Web Producer: Amber Griswold
Playground accidents send about 200-thousand American kids to the emergency room every year.
With most schools back in session, we have some advice from an expert to keep kids safe at recess.
Funded by the CDC, the National Program for Playgrounds Safety surveys more than 3-thousand school and public play areas across the country and issues a report card.
Here's how we did in the Tri-state.
All three states have shown improvement since the last survey. Illinois leads with a B+. But the NPPS believes all children deserve an "A" when it comes to safety and here's how that can be achieved.
Safety experts say playground equipment should not have openings three and a half to nine inches wide, which could trap youngsters' heads or bodies. These hazards aren't hard to find.
The surfaces, such as wood chips or sand, around the equipment should be twelve to eight inches deep to cushion falls.
Older kids can look for problems on their own with the National Program for Playground Safety's "Kid Checker."
The NPPS encourages parks to post signs with age recommendations and warnings.
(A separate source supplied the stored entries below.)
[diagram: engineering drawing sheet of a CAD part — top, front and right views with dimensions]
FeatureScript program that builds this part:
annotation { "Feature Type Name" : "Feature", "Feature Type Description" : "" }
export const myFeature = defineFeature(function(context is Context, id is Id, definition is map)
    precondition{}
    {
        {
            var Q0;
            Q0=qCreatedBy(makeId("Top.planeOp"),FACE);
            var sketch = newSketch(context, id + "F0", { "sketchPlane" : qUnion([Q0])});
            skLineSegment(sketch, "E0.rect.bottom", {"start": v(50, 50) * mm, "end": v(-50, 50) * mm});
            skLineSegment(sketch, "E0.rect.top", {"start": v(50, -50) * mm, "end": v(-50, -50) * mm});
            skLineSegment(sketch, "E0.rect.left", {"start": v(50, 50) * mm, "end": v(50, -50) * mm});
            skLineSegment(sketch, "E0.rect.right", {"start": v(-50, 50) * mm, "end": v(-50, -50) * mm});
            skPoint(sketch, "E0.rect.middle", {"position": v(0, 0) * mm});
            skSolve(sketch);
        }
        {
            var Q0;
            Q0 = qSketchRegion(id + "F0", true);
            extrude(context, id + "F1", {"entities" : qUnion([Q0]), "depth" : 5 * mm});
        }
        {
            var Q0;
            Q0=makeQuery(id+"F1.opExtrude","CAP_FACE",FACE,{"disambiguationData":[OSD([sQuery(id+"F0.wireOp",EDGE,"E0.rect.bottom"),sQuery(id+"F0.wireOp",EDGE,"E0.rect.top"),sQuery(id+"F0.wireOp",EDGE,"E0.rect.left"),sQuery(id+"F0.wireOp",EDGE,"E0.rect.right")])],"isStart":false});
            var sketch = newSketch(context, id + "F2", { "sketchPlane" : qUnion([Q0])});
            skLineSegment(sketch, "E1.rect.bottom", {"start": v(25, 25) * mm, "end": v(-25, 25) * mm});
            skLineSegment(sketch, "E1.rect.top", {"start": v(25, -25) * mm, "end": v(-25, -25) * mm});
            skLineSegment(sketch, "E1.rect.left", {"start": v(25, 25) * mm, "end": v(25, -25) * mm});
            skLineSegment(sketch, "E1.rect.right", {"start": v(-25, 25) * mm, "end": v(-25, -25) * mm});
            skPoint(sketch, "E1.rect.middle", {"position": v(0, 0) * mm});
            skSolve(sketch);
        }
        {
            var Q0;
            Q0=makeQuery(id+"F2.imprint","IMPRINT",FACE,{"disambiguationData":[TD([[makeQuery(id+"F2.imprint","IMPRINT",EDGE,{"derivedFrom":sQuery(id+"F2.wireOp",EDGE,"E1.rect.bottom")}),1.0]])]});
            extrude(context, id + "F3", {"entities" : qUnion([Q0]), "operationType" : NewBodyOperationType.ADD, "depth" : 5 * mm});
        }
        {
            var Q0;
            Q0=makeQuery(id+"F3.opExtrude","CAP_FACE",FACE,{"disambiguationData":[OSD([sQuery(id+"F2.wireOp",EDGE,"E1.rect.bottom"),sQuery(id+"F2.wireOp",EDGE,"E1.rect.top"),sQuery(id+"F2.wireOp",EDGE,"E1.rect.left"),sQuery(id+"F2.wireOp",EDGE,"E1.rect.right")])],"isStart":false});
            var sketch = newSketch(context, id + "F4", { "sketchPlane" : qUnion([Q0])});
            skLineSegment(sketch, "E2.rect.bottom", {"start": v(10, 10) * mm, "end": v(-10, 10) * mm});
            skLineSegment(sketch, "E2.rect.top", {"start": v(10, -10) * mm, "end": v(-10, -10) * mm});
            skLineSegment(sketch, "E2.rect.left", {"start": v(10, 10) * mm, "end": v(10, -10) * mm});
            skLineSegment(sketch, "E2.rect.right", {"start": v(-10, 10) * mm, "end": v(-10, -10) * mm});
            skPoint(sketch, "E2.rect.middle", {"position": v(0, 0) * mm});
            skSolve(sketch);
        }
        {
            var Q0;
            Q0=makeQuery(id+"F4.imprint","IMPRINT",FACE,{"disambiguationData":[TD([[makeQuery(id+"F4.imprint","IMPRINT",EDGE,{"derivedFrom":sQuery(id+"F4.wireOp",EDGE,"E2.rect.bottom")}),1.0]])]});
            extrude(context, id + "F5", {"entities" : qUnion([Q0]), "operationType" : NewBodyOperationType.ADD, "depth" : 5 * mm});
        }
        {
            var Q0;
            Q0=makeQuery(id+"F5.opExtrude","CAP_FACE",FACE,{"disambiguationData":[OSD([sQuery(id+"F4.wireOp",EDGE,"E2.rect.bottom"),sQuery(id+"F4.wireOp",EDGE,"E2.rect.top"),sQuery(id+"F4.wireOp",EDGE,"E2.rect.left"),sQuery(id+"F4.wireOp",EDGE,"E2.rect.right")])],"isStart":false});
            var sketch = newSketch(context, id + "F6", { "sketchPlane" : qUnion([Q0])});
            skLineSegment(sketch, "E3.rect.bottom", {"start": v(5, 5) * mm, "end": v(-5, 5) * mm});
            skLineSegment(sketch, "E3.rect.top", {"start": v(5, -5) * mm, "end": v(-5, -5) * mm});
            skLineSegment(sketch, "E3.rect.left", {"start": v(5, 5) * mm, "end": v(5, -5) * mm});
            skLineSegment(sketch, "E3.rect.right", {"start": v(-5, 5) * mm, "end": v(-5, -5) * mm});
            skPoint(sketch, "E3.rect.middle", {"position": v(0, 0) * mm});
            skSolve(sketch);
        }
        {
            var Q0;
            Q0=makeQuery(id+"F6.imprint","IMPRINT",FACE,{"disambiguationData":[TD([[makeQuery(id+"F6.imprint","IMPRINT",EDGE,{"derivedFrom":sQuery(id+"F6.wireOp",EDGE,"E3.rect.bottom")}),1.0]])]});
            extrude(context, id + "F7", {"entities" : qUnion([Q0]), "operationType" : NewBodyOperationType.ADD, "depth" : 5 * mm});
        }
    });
What the agency doesn't like to see is places where kids can hide, because adult supervision is the best way to prevent playground injuries.
Two-and-a-half-year-old Kylie, may not realize it, but her grandma is never far away.
Jackie Eli, grandmother, explained, "You can just smother them and that's no good, but you definitely got to know where they are and keep your eye on them."
Gail Riecken with the Evansville Parks and Recreation Department says they've already had the city's playgrounds inspected and plan to have improvements made by October.